À Hambourg, au G20 de 2017, auquel j'étais convié en qualité d'observateur, pas moins de 300 policiers étaient affectés à la communication avec l'ensemble des manifestants. La communication vise à justifier et à expliquer les manœuvres en cours et donc, en arrière-plan, à penser autrement le sens de la manœuvre. Nous ne sommes pas en terrain militaire, nous sommes en terrain essentiellement civil et politique. Ainsi que le disait Cédric Moreau de Bellaing, l'action des forces de police a pour finalité de se poser en tiers entre les protestataires et l'objet de leurs protestations, qui est bien souvent l'exécutif, et non comme le bras armé de l'exécutif. Il est important de penser la manœuvre comme s'inscrivant dans ce cadre.

Deuxièmement, une solution pourrait consister en l'augmentation des capacités d'action des unités constituées. À partir des années 90 et surtout dans les années 2000, sous le ministère puis la présidence de Nicolas Sarkozy, il a été considéré qu'elles coûtaient trop cher et que l'on allait donc les évider. Cela a touché les forces dotées d'organisations syndicales et les militaires dont on a fermé des escadrons de gendarmerie mobile. Par ailleurs, on a banalisé leurs missions.

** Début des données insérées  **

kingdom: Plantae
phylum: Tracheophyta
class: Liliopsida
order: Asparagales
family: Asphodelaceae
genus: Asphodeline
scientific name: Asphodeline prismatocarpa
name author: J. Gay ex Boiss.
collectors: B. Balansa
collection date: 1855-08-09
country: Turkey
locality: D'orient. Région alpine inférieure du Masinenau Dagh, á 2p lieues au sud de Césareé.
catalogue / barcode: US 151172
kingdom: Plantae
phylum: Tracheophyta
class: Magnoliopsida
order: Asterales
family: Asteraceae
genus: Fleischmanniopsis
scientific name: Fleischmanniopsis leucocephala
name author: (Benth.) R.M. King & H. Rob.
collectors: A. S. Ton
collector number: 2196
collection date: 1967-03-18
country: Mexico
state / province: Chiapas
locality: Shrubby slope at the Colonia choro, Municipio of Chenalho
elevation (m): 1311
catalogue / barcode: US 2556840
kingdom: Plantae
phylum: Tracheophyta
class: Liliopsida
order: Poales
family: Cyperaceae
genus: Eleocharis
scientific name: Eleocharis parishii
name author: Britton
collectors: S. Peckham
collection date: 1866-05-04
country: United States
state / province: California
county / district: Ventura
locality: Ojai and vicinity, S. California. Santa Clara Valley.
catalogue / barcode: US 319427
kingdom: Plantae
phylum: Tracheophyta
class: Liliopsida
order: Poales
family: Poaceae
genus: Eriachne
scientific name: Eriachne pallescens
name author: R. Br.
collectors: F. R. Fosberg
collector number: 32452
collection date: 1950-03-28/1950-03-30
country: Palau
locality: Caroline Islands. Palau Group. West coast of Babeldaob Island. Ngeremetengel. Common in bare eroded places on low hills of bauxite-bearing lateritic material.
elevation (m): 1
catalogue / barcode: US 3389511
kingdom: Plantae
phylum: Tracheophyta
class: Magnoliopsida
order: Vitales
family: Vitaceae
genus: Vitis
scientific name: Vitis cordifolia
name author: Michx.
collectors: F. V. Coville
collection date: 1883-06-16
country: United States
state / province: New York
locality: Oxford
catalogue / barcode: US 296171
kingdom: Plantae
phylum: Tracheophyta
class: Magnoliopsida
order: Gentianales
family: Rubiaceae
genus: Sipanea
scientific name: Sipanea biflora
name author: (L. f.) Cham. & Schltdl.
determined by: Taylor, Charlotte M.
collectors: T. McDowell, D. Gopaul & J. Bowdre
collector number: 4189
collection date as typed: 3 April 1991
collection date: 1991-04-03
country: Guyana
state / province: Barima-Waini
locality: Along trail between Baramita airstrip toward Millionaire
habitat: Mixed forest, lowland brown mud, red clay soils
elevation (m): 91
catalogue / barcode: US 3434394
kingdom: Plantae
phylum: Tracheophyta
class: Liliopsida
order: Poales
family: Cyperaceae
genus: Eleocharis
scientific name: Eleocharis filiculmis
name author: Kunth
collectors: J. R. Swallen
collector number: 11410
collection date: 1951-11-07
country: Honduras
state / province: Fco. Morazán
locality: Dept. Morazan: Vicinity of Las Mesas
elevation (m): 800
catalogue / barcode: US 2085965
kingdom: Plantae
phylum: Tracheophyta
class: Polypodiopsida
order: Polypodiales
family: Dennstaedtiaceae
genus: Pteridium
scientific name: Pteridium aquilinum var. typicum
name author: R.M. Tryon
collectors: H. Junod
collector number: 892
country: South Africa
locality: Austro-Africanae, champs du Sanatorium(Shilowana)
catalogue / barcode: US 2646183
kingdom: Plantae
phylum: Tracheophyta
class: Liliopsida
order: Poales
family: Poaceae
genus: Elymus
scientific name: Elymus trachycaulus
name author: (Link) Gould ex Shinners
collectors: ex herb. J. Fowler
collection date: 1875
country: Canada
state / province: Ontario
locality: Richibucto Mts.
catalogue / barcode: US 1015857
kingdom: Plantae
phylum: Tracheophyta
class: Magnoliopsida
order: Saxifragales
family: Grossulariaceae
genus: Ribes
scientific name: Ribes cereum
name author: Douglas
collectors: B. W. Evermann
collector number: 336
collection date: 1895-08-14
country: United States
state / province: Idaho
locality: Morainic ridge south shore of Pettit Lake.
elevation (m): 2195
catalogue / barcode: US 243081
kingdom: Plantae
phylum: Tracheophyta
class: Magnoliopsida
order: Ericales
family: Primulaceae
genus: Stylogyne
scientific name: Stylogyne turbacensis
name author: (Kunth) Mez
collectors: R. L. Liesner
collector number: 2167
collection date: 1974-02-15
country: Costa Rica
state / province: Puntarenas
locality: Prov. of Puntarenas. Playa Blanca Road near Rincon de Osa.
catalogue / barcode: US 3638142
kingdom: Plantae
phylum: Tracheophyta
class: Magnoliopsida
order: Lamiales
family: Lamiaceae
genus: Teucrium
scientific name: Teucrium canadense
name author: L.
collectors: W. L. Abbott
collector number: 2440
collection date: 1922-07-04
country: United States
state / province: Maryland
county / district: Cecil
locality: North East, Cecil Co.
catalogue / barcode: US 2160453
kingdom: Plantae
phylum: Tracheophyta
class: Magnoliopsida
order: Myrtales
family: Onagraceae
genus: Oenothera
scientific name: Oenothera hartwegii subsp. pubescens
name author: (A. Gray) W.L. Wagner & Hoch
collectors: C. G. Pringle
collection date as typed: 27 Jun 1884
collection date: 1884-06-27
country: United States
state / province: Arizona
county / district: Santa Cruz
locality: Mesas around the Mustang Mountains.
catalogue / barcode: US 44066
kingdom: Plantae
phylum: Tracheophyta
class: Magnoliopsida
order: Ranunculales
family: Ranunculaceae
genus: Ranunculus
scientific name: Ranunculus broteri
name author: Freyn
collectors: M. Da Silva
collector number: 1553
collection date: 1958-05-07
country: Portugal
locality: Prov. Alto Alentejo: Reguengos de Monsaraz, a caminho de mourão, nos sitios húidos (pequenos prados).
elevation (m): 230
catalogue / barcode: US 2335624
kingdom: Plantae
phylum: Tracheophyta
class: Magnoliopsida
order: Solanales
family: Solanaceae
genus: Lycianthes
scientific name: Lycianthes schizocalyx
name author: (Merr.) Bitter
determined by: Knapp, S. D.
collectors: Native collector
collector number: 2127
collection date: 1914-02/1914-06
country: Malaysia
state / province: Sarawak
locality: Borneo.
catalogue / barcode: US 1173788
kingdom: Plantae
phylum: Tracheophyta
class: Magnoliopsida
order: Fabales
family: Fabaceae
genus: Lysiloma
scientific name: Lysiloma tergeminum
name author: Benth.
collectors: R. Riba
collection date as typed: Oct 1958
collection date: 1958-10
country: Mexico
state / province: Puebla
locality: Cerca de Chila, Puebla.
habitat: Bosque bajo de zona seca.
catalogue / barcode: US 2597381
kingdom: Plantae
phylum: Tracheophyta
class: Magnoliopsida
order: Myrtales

Or l'un des points fondamentaux d'un maintien de l'ordre réussi ne tient pas au statut mais à la professionnalisation des forces. Si être CRS ou gendarme mobile n'est pas une garantie à vie d'exercer ces missions dans le plus pur respect de la déontologie, c'est toutefois être formé à ce métier, notamment aux dynamiques et à la cohésion de groupe, aux situations qui suscitent la peur, l'angoisse, l'énervement, la fatigue. Telle est la formation au maintien de l'ordre. Ce n'est pas être formé à « faire de la courette » pour interpeller tel ou tel, ce sont là d'autres formations, d'autres métiers.

De ce point de vue, les options prises par le schéma national de maintien de l'ordre ne sont pas toujours très claires. L'option qui consiste à affecter à des tâches stationnaires les unités de force dites mobiles – mobiles en ce sens qu'on peut les convoquer sur l'ensemble du territoire – et à confier l'essentiel des manœuvres de mobilité aux forces de police urbaine, parfois à la gendarmerie départementale, implique un effort de formation et de professionnalisation et suppose de les budgéter très largement. Or aucun élément budgétaire ne figure dans le SNMO. Olivier Fillieule, Patrick Bruneteaux et moi-même nous sommes manifestés à ce propos car le budget reste le nerf de la guerre.

Dans un certain nombre de pays, à commencer par l'Allemagne, il n'existe pas, à proprement parler, d'unités de forces mobiles comme la France en est dotée, et c'est le principe de réversibilité qui s'applique. C'est ainsi qu'une unité de police – la gendarmerie n'existe pas – peut être affectée à une mission de sécurisation, de voisinage, de police de proximité, bürgernahe Politzei en allemand, c'est-à-dire « la police proche des citoyens », bref une mission de police urbaine au quotidien, ou bien une mission de maintien de l'ordre, ce qui implique de la former à la mesure des enjeux.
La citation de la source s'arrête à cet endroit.